27

Today is 8/24. Today is my day. Today is the day my beautiful mother fell in love and knew she had a best friend forever. The first day my Daddy’s heart truly melted. Today is my birthday! *Inhales and exhales blissfully.* It’s something about this 27 y’all. I love it. I love the feeling that it has given me. I’ve never felt like this before. I didn’t even feel like this when I was pregnant for my 26th birthday. Maybe every birthday before this I always wondered will I have, that? Every single candle that I have blown out up until my 27th birthday I wished for this. Family. My family. My husband. My daughter.
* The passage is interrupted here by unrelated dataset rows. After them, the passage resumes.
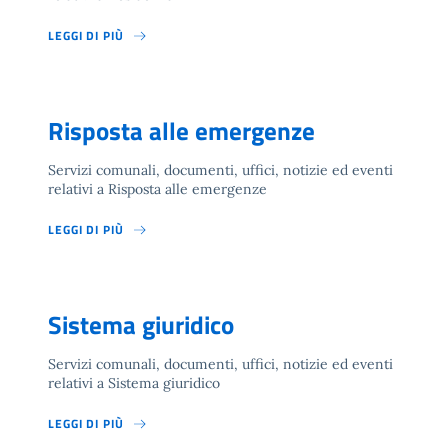
LEGGI DI PIÙ
Risposta alle emergenze
Servizi comunali, documenti, uffici, notizie ed eventi
relativi a Risposta alle emergenze
LEGGI DI PIÙ
Sistema giuridico
Servizi comunali, documenti, uffici, notizie ed eventi
relativi a Sistema giuridico
LEGGI DI PIÙ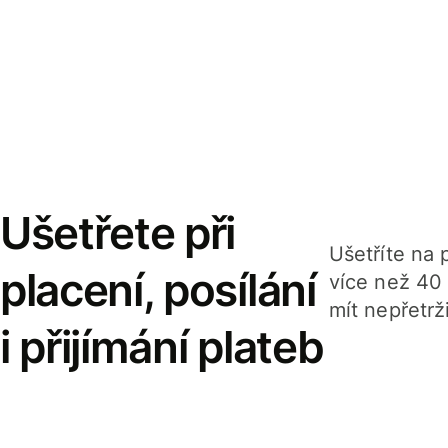
Ušetřete při
Ušetříte na p
placení, posílání
více než 40
mít nepřetrž
i přijímání plateb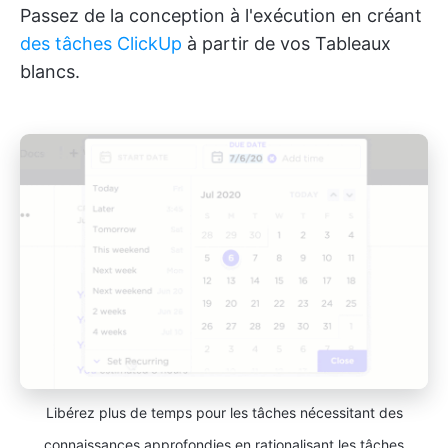
Passez de la conception à l'exécution en créant
des tâches ClickUp
à partir de vos Tableaux
blancs.
Libérez plus de temps pour les tâches nécessitant des
connaissances approfondies en rationalisant les tâches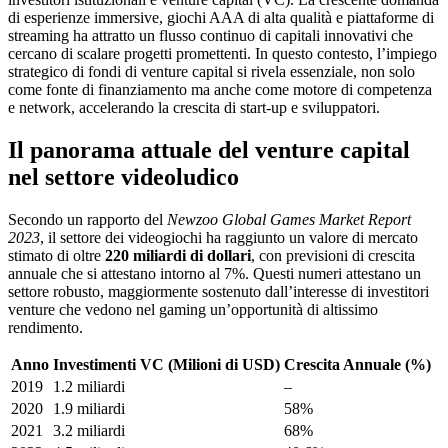
di esperienze immersive, giochi AAA di alta qualità e piattaforme di
streaming ha attratto un flusso continuo di capitali innovativi che
cercano di scalare progetti promettenti. In questo contesto, l’impiego
strategico di fondi di venture capital si rivela essenziale, non solo
come fonte di finanziamento ma anche come motore di competenza
e network, accelerando la crescita di start-up e sviluppatori.
Il panorama attuale del venture capital
nel settore videoludico
Secondo un rapporto del
Newzoo Global Games Market Report
2023
, il settore dei videogiochi ha raggiunto un valore di mercato
stimato di oltre
220 miliardi di dollari
, con previsioni di crescita
annuale che si attestano intorno al 7%. Questi numeri attestano un
settore robusto, maggiormente sostenuto dall’interesse di investitori
venture che vedono nel gaming un’opportunità di altissimo
rendimento.
Anno
Investimenti VC (Milioni di USD)
Crescita Annuale (%)
2019
1.2 miliardi
–
2020
1.9 miliardi
58%
2021
3.2 miliardi
68%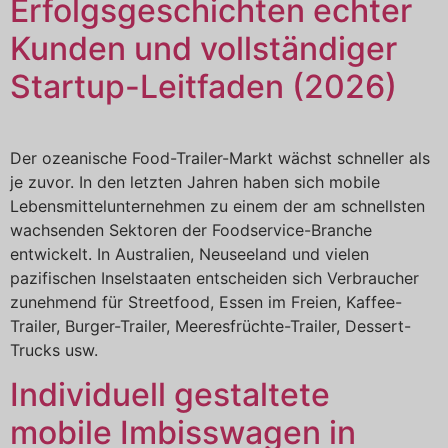
Erfolgsgeschichten echter
Kunden und vollständiger
Startup-Leitfaden (2026)
Der ozeanische Food-Trailer-Markt wächst schneller als
je zuvor. In den letzten Jahren haben sich mobile
Lebensmittelunternehmen zu einem der am schnellsten
wachsenden Sektoren der Foodservice-Branche
entwickelt. In Australien, Neuseeland und vielen
pazifischen Inselstaaten entscheiden sich Verbraucher
zunehmend für Streetfood, Essen im Freien, Kaffee-
Trailer, Burger-Trailer, Meeresfrüchte-Trailer, Dessert-
Trucks usw.
Individuell gestaltete
mobile Imbisswagen in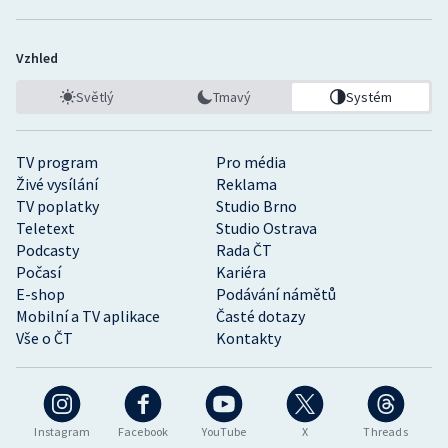
Vzhled
Světlý
Tmavý
Systém
TV program
Pro média
Živé vysílání
Reklama
TV poplatky
Studio Brno
Teletext
Studio Ostrava
Podcasty
Rada ČT
Počasí
Kariéra
E-shop
Podávání námětů
Mobilní a TV aplikace
Časté dotazy
Vše o ČT
Kontakty
Instagram
Facebook
YouTube
X
Threads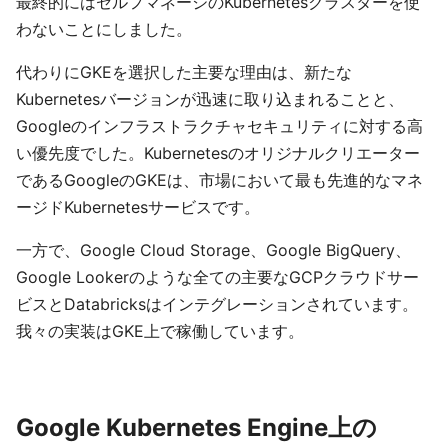
最終的にはセルフマネージのKubernetesクラスターを使
わないことにしました。
代わりにGKEを選択した主要な理由は、新たな
Kubernetesバージョンが迅速に取り込まれることと、
Googleのインフラストラクチャセキュリティに対する高
い優先度でした。Kubernetesのオリジナルクリエーター
であるGoogleのGKEは、市場において最も先進的なマネ
ージドKubernetesサービスです。
一方で、Google Cloud Storage、Google BigQuery、
Google Lookerのような全ての主要なGCPクラウドサー
ビスとDatabricksはインテグレーションされています。
我々の実装はGKE上で稼働しています。
Google Kubernetes Engine上の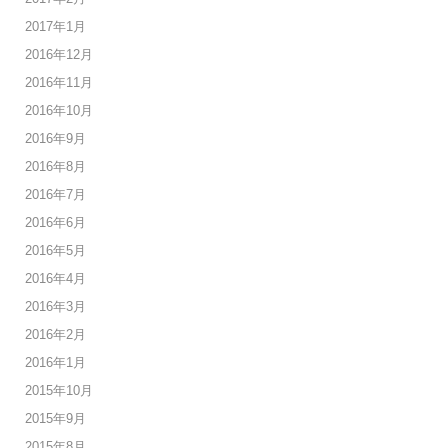
2017年1月
2016年12月
2016年11月
2016年10月
2016年9月
2016年8月
2016年7月
2016年6月
2016年5月
2016年4月
2016年3月
2016年2月
2016年1月
2015年10月
2015年9月
2015年8月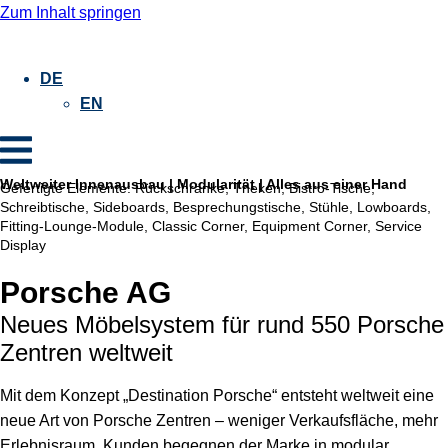
Zum Inhalt springen
DE
EN
Weltweiter Innenausbau | Modularität | Alles aus einer Hand
Gefertigte Elemente:
Rückschränke, Theken, Bistro-Tische,
Schreibtische, Sideboards, Besprechungstische, Stühle, Lowboards,
Fitting-Lounge-Module, Classic Corner, Equipment Corner, Service
Display
Porsche AG
Neues Möbelsystem für rund 550 Porsche
Zentren weltweit
Mit dem Konzept „Destination Porsche“ entsteht weltweit eine
neue Art von Porsche Zentren – weniger Verkaufsfläche, mehr
Erlebnisraum. Kunden begegnen der Marke in modular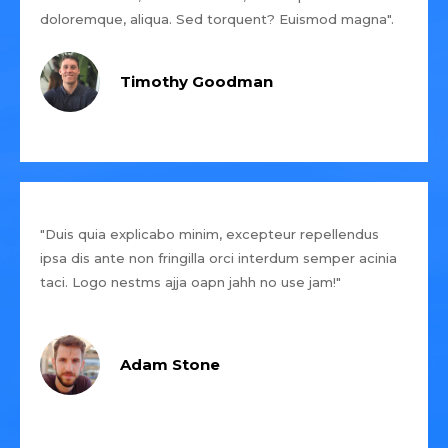
doloremque, aliqua. Sed torquent? Euismod magna".
Timothy Goodman
"Duis quia explicabo minim, excepteur repellendus
ipsa dis ante non fringilla orci interdum semper acinia
taci. Logo nestms ajja oapn jahh no use jam!"
Adam Stone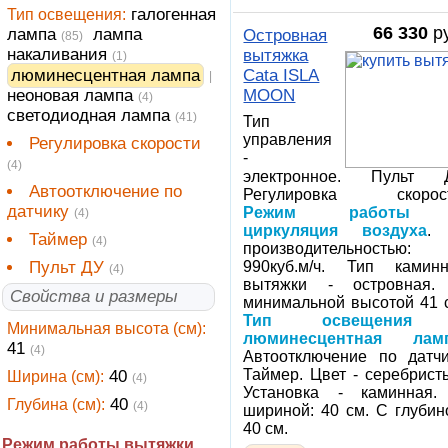
Тип освещения:
галогенная
66 330
ру
лампа
лампа
Островная
(85)
накаливания
вытяжка
(1)
люминесцентная лампа
Cata ISLA
|
неоновая лампа
MOON
(4)
светодиодная лампа
(41)
Тип
управления
Регулировка скорости
-
(4)
электронное. Пульт Д
Автоотключение по
Регулировка скорост
датчику
Режим работы
(4)
циркуляция воздуха
.
Таймер
(4)
производительностью:
Пульт ДУ
990куб.м/ч. Тип камин
(4)
вытяжки - островная.
Свойства и размеры
минимальной высотой 41 
Тип освещения
Минимальная высота (см):
люминесцентная лам
41
(4)
Автоотключение по датчи
Таймер. Цвет - серебрист
Ширина (см):
40
(4)
Установка - каминная.
Глубина (см):
40
(4)
шириной: 40 см. С глубин
40 см.
Режим работы вытяжки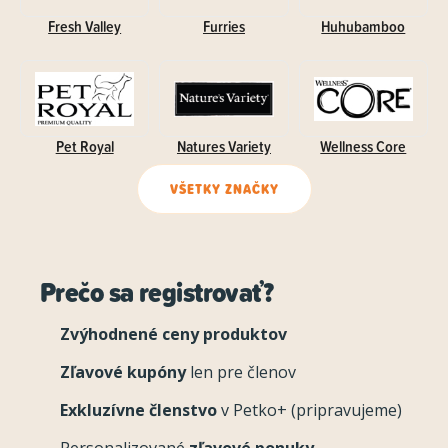
Fresh Valley
Furries
Huhubamboo
Pet Royal
Natures Variety
Wellness Core
VŠETKY ZNAČKY
Prečo sa registrovať?
Zvýhodnené ceny produktov
Zľavové kupóny
len pre členov
Exkluzívne členstvo
v Petko+ (pripravujeme)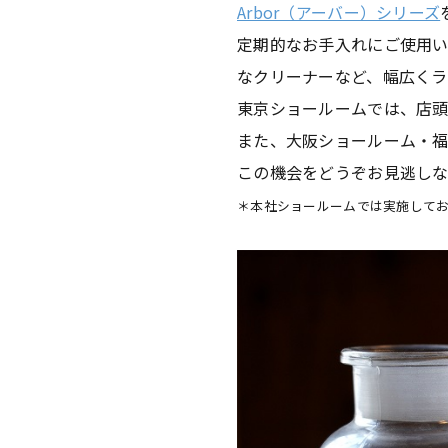
Arbor（アーバー）シリーズ
定期的なお手入れにご使用
なクリーナーなど、幅広くラ
東京ショールームでは、店
また、大阪ショールーム・
この機会をどうぞお見逃し
＊本社ショールームでは実施して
My husband kissing me and telling me “Happy Birthday baby.” With a finishing touch of “You don’t know how much I love you, do you?” *I’m smiling.* My daughter jumping up and down on the bed and on me smiling, drooling, and laughing. Not because it’s my birthday though. She’s so oblivious. It’s our normal morning routine. But it makes me happy. All of it.

*Sigh* So many moments take me back to then. Songs mostly. The weather too. Sometimes the air is so crisp, the leaves are falling off the trees and every color is beautiful. The chimney. Dinner is cooking. And your nose is cold. Those things make me feel like I’m there in that moment. Those moments, when I wondered would I have what I have now.

So may holidays and birthdays I was not lonely but I was so alone.

I know God is real. I know He is. I really do believe that God is up there and I am down here and my name, my name  is in the palms of his hands and He is here to help me. Because when I tell you that I prayed. I did. I prayed every day. I prayed every night. *eerrr, I get choked up* And now I see it. Right here in front of me in the flesh. I can touch it. I can feel it.

I remember the days when things were so close but yet so far. Thank you Jesus!

Happy Birthday Me! Happy Birthday 27!

P.S. It’s my party, and I’ll cry if I want too.